One paramount challenge in most refugee camps and settlements across the world is the availability of water to the residents. Often, displaced people rely on unsustainable access to water, such as water trucking or drawing their water from unprotected natural sources, with water often being dirty or contaminated and unsafe for consumption.
This was also the case in the Kyaka II settlement in Uganda, which was established in 2005 and hosts more than 60,000 refugees.
When William Byirinjo arrived here in 2010 after he fled the Democratic Republic of Congo due to an insurgency, there was no reliable access to clean water.
“There was a hole from which we drew water. We had to take it even if it was dirty for lack of a choice. Sickness was the order of the day” he says.
Over time, the Danish Refugee Council built a borehole where residents could retrieve water. It was a better option, but pumping water required a lot of energy, it was very time-consuming, and the pumping station was not a stable solution.

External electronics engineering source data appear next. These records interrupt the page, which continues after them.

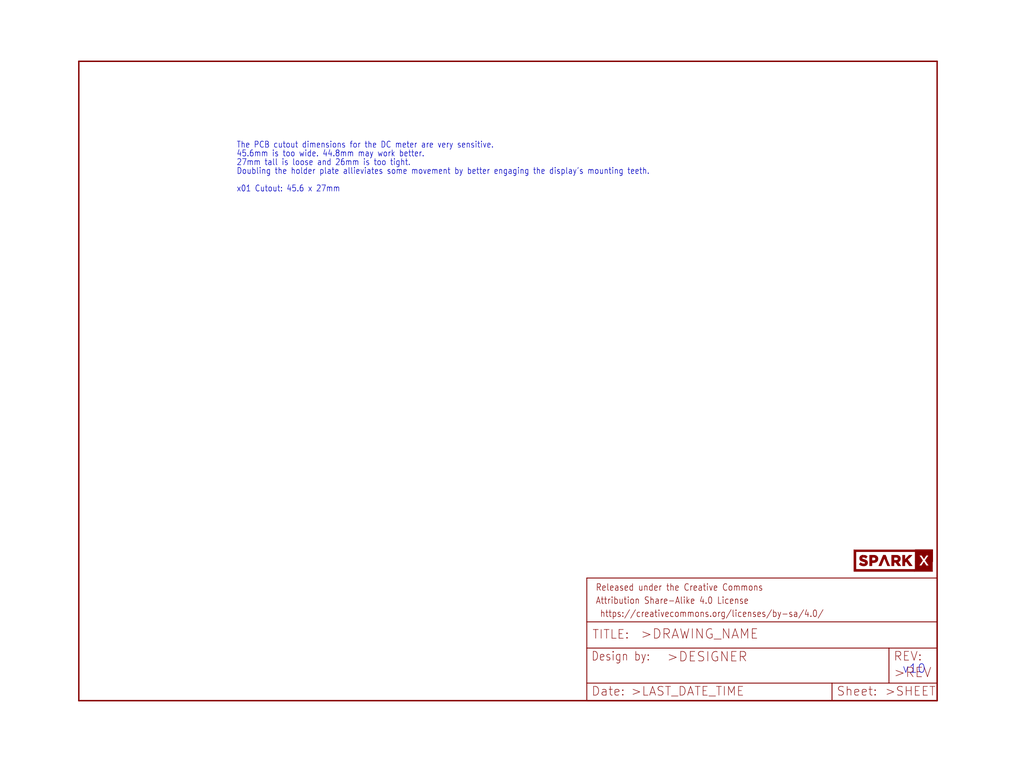
<source format=kicad_sch>
(kicad_sch (version 20211123) (generator eeschema)

  (uuid 29e568b2-f2dd-4296-8231-d1380527d0d1)

  (paper "User" 297.002 223.926)

  


  (text "Doubling the holder plate allieviates some movement by better engaging the display's mounting teeth."
    (at 68.58 50.8 180)
    (effects (font (size 1.778 1.5113)) (justify left bottom))
    (uuid 0456c2ff-05f8-4a24-948a-f7e798d71da5)
  )
  (text "45.6mm is too wide. 44.8mm may work better." (at 68.58 45.72 180)
    (effects (font (size 1.778 1.5113)) (justify left bottom))
    (uuid 123d23b8-6ae2-4538-93bd-07a4447a2cd9)
  )
  (text "x01 Cutout: 45.6 x 27mm" (at 68.58 55.88 180)
    (effects (font (size 1.778 1.5113)) (justify left bottom))
    (uuid 1867d618-dce7-407d-80fd-d6dd5ed317b7)
  )
  (text "The PCB cutout dimensions for the DC meter are very sensitive."
    (at 68.58 43.18 180)
    (effects (font (size 1.778 1.5113)) (justify left bottom))
    (uuid 656bf71d-699d-4fe6-a729-8b9e01d76421)
  )
  (text "27mm tall is loose and 26mm is too tight." (at 68.58 48.26 180)
    (effects (font (size 1.778 1.5113)) (justify left bottom))
    (uuid 7044d8ea-6873-4987-a244-f55e68cfd6e0)
  )
  (text "v10" (at 261.62 195.58 180)
    (effects (font (size 2.54 2.54)) (justify left bottom))
    (uuid 892b8f39-ebb2-4859-acf7-0207b7018e54)
  )

  (symbol (lib_id "eagleSchem-eagle-import:FRAME-LETTER") (at 170.18 203.2 0) (unit 2)
    (in_bom yes) (on_board yes)
    (uuid 4999fe93-ff9b-4df9-aa2f-4ecd8dbf48d8)
    (property "Reference" "FRAME1" (id 0) (at 170.18 203.2 0)
      (effects (font (size 1.27 1.27)) hide)
    )
    (property "Value" "" (id 1) (at 170.18 203.2 0)
      (effects (font (size 1.27 1.27)) hide)
    )
    (property "Footprint" "" (id 2) (at 170.18 203.2 0)
      (effects (font (size 1.27 1.27)) hide)
    )
    (property "Datasheet" "" (id 3) (at 170.18 203.2 0)
      (effects (font (size 1.27 1.27)) hide)
    )
  )

  (symbol (lib_id "eagleSchem-eagle-import:FRAME-LETTER") (at 22.86 203.2 0) (unit 1)
    (in_bom yes) (on_board yes)
    (uuid 86ca4626-5530-49a8-8a96-5fc5d4f805dc)
    (property "Reference" "FRAME1" (id 0) (at 22.86 203.2 0)
      (effects (font (size 1.27 1.27)) hide)
    )
    (property "Value" "" (id 1) (at 22.86 203.2 0)
      (effects (font (size 1.27 1.27)) hide)
    )
    (property "Footprint" "" (id 2) (at 22.86 203.2 0)
      (effects (font (size 1.27 1.27)) hide)
    )
    (property "Datasheet" "" (id 3) (at 22.86 203.2 0)
      (effects (font (size 1.27 1.27)) hide)
    )
  )

  (symbol (lib_id "eagleSchem-eagle-import:SPARKX-LOGO4") (at 259.08 162.56 0) (unit 1)
    (in_bom yes) (on_board yes)
    (uuid e384d8bf-9814-4606-9e7c-8fc55d2cafe8)
    (property "Reference" "U$1" (id 0) (at 259.08 162.56 0)
      (effects (font (size 1.27 1.27)) hide)
    )
    (property "Value" "" (id 1) (at 259.08 162.56 0)
      (effects (font (size 1.27 1.27)) hide)
    )
    (property "Footprint" "" (id 2) (at 259.08 162.56 0)
      (effects (font (size 1.27 1.27)) hide)
    )
    (property "Datasheet" "" (id 3) (at 259.08 162.56 0)
      (effects (font (size 1.27 1.27)) hide)
    )
  )

  (sheet_instances
    (path "/" (page "1"))
  )

  (symbol_instances
    (path "/86ca4626-5530-49a8-8a96-5fc5d4f805dc"
      (reference "FRAME1") (unit 1) (value "FRAME-LETTER") (footprint "eagleSchem:CREATIVE_COMMONS")
    )
    (path "/4999fe93-ff9b-4df9-aa2f-4ecd8dbf48d8"
      (reference "FRAME1") (unit 2) (value "FRAME-LETTER") (footprint "eagleSchem:CREATIVE_COMMONS")
    )
    (path "/e384d8bf-9814-4606-9e7c-8fc55d2cafe8"
      (reference "U$1") (unit 1) (value "SPARKX-LOGO4") (footprint "eagleSchem:SPARKX-MEDIUM")
    )
  )
)

</source>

“It often broke down, and since maintenance depended on the money, we collected per household which some people never paid, we failed to sort the challenge of water,” William Byirinjo says.
Therefore, DRC has partnered with Grundfos, a global leader in advanced pump solutions and water technology, to conceive a project that reaches about 15,000 residents in three villages within Kyaka II, namely Bukere A, Bukere B and Buliti. The aim is to provide safe water for the communities in a sustainable, equitable and efficient manner that is also more environmentally as well as financially sustainable.
With financial support from the GSMA Mobile for Humanitarian Innovation Fund, DRC and Grundfos have implemented five solar-powered AQtap water ATMs, which are automated water kiosks with a payment system through a water credit card that can be loaded through mobile payments. This system is not only safer because of its cashless nature, but also more equitable, as it won´t allow people to default on payments.
Now, the AQtap water ATMs provide the local communities in the three villages with reliable and safe water around the clock, while also tackling the issue of water wastage through spillage. Moreover, they are connected to a water management system that keeps track of water usage and the transactions made and that monitors and reports technical issues.
Both financial gains and the maintenance of the AQTaps are managed by the Water User Committee, which consists of members of the local community. This not only fosters a sense of ownership among the local community but will also ensure that the project can sustain itself in the long run.
Since the five AQTaps have been installed, the communities in the three villages have benefitted greatly, especially considering the increased water demand due to the COVID-19 pandemic.
“The lives of people in the community have been uplifted with the provision of clean water. Amidst this pandemic, there is ample water for handwashing as mandated to avoid the spread of COVID-19,” says William Byirinjo.
There are also reports that the new water systems have helped to reduce tensions in the local community. Previously, long queuing times at the borehole would lead to fights among the agitated residents. But since the instalment of the AQTaps has led to easier and safer access to water, this is no longer an issue according to one resident and treasurer of her local Water User Committee.